> [PASSAGE TO READ]
⟨
I cannot count the number of times I have walked up Brick Lane since then and now I can travel the journey in my mind almost as clearly as on foot. Yet it is a street that is constantly changing, even if daily familiarity can render these changes imperceptible.

I wonder if Brick Lane was originally the path to and from the White Chapel, which formerly stood where the park is now just across the road from the foot of Osborn St? There is curious line of canteen-like curry houses catering to the corporate City customers in Osborn St before you reach my favourite travel agent which still advertises tickets for Concord, facing the mysteriously-large electricity substation opposite. Until recently in Osborn St, there was also Elfe’s, the monumental masons, serving as a discreet memento mori to those enjoying their dinners on the other side of the road.

Brick Lane proper begins at the junction with Wentworth St where, across the crossroads, The Archers faces the Brooke Bond Tea factory at One Brick Lane which is  now an unlabelled outpost of Rupert Murdoch’s empire. At this point, the mix is established of curry houses, money changers, grocers, gaudy sweet shops, interspersed with newly-arrived estate agents, all casting a multicoloured glow onto the pavement and turning the passers-by to silhouettes against their vivid illuminations.

Just before the junction with Fashion St, Leo Epstein presides over Epra Fabrics, the last Jewish business in this part of Brick Lane. Only he had gone home long ago when I passed last night, even if the lights were still burning within. Here you find a cluster of new arrivals from across the globe, a Japanese barber, an Argentinian grill and a French bistro to add to the cultural mix in the shadow of the minaret.
⟩
> [DATA SHOWN]
⟨
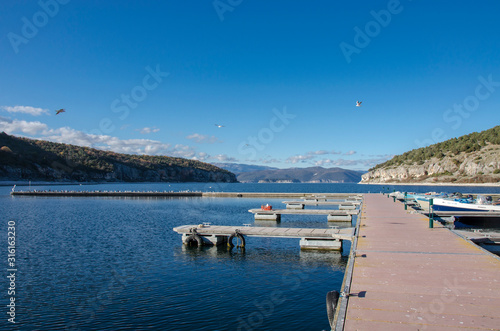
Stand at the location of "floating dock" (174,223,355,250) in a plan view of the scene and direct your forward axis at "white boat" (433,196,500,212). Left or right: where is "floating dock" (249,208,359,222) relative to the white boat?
left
⟩
> [WHAT YOU SHOULD DO] According to the Brick Lane passage, which business is the last Jewish one in that part of Brick Lane? The data come from a separate source.

> [ANSWER TO THE PROBLEM] Epra Fabrics, over which Leo Epstein presides.